Następnego dnia wybrałyśmy się na krótką wycieczkę 'miastoznawczą'. Oglądamy Jatki i znajdujemy kilka krasnali. Obiecujemy sobie, że następnym razem znajdziemy i sfotografujemy wszystkie figurki krasnali w mieście. W drodze na lotnisko okazuje się, że ustalony nocleg nie wypalił. Nasz niedoszły host miał jakieś problemy rodzinne i nie mógł na przenocować. Mimo to nadal mamy dobre humory - w końcu lecimy do Włoch! Najwyżej będziemy spać na lotnisku. Szybko przechodzimy przez check-in i security, siadamy koło gniazdka, by podładować baterię w komórce i czekamy na otwarcie gate'ów. Przechodzimy jako jedne z ostatnich. To krótki lot i nie mamy ochoty bić się o miejsca w samolocie. W końcu startujemy!
*** Warto wybrać się na spacer po Wrocławiu nocą. I warto odwiedzić puby.
*** Następnym razem musimy koniecznie wybrać się na poszukiwania krasnali! Ot, taki odmienny sposób na zwiedzanie miasta.

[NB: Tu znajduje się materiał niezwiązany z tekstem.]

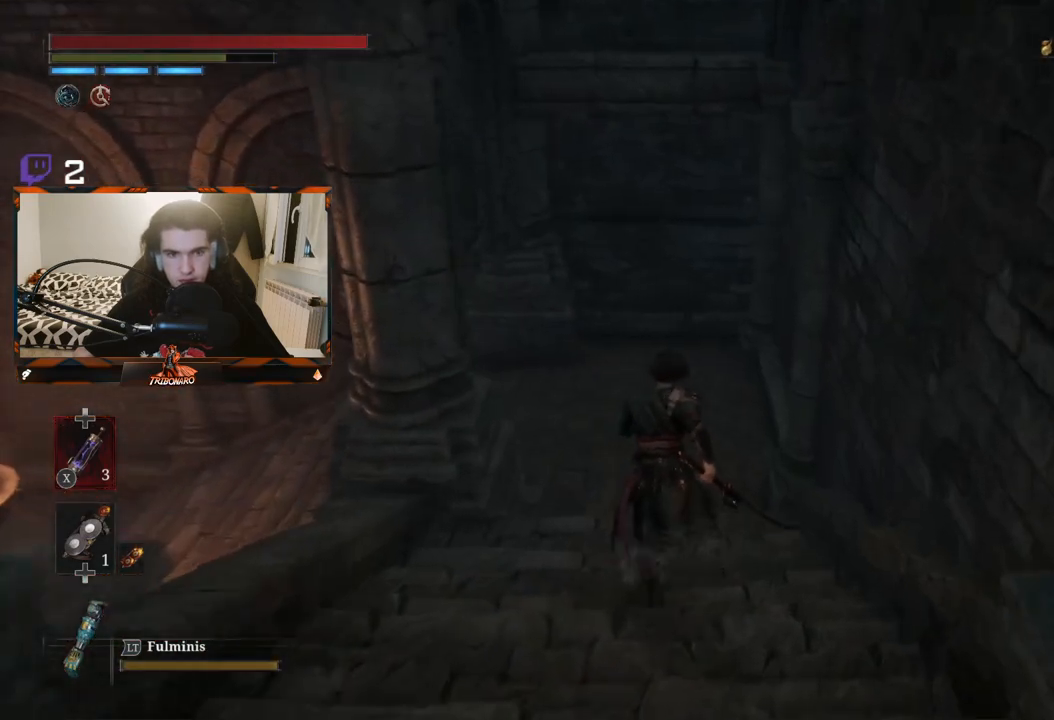
{"buttons": [], "left_stick": "up", "right_stick": "center", "events": [[117, "right_stick", "center"], [283, "B", "up"]]}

*** Stanie w długiej kolejce do gate'u nie jest przyjemne. Jeżeli nie zależy nam na określonym miejscu lepiej poczekać aż kolejka się zmniejszy. Tak czy inaczej będziemy mieć miejsce siedzące.
*** Problemem może być schowanie bagażu. Zdarza się bowiem, że ludzie zabierają torby przekraczające określone wymiary. Trzeba wtedy szukać miejsca w innym luku. Ja z powodu braku miejsca włożyłam torbę pod fotel - nie wiem czy tak można i czy jest to bezpieczne ale żaden steward nie zwrócił mi uwagi.